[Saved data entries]

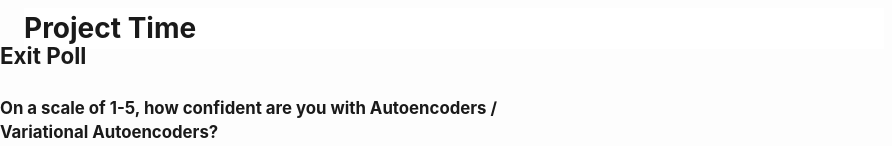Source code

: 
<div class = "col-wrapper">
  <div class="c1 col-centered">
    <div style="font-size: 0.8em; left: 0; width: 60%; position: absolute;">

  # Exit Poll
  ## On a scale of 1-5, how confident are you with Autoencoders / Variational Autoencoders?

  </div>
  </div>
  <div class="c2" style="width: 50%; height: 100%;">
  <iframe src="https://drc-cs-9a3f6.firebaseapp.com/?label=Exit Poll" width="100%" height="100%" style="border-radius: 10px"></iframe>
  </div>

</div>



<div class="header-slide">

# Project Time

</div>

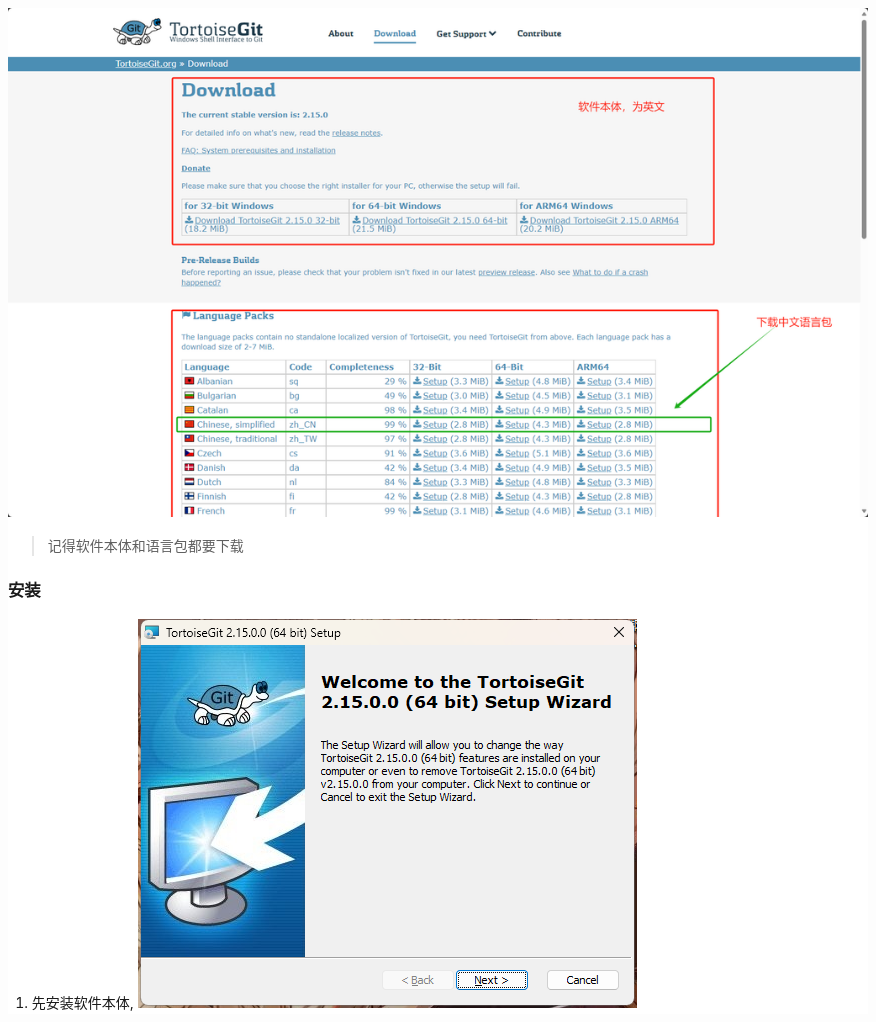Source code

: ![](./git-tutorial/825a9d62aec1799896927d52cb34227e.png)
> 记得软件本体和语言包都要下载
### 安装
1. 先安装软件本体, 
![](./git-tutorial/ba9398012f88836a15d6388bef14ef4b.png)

# Exercise brief
Turn every line of the records into a Markdown table with the columns Row and Line, numbering the rows and skipping blank lines. Keep the pictures out of the table.

# Response to this exercise
| Row | Line |
|---|---|
| 1 | Source code |
| 2 | :  |
| 3 | <div class = "col-wrapper"> |
| 4 |   <div class="c1 col-centered"> |
| 5 |     <div style="font-size: 0.8em; left: 0; width: 60%; position: absolute;"> |
| 6 |   # Exit Poll |
| 7 |   ## On a scale of 1-5, how confident are you with Autoencoders / Variational Autoencoders? |
| 8 |   </div> |
| 9 |   </div> |
| 10 |   <div class="c2" style="width: 50%; height: 100%;"> |
| 11 |   <iframe src="https://drc-cs-9a3f6.firebaseapp.com/?label=Exit Poll" width="100%" height="100%" style="border-radius: 10px"></iframe> |
| 12 |   </div> |
| 13 | </div> |
| 14 | <div class="header-slide"> |
| 15 | # Project Time |
| 16 | </div> |
| 17 | Source code |
| 18 | : ![](./git-tutorial/825a9d62aec1799896927d52cb34227e.png) |
| 19 | > 记得软件本体和语言包都要下载 |
| 20 | ### 安装 |
| 21 | 1. 先安装软件本体,  |
| 22 | ![](./git-tutorial/ba9398012f88836a15d6388bef14ef4b.png) |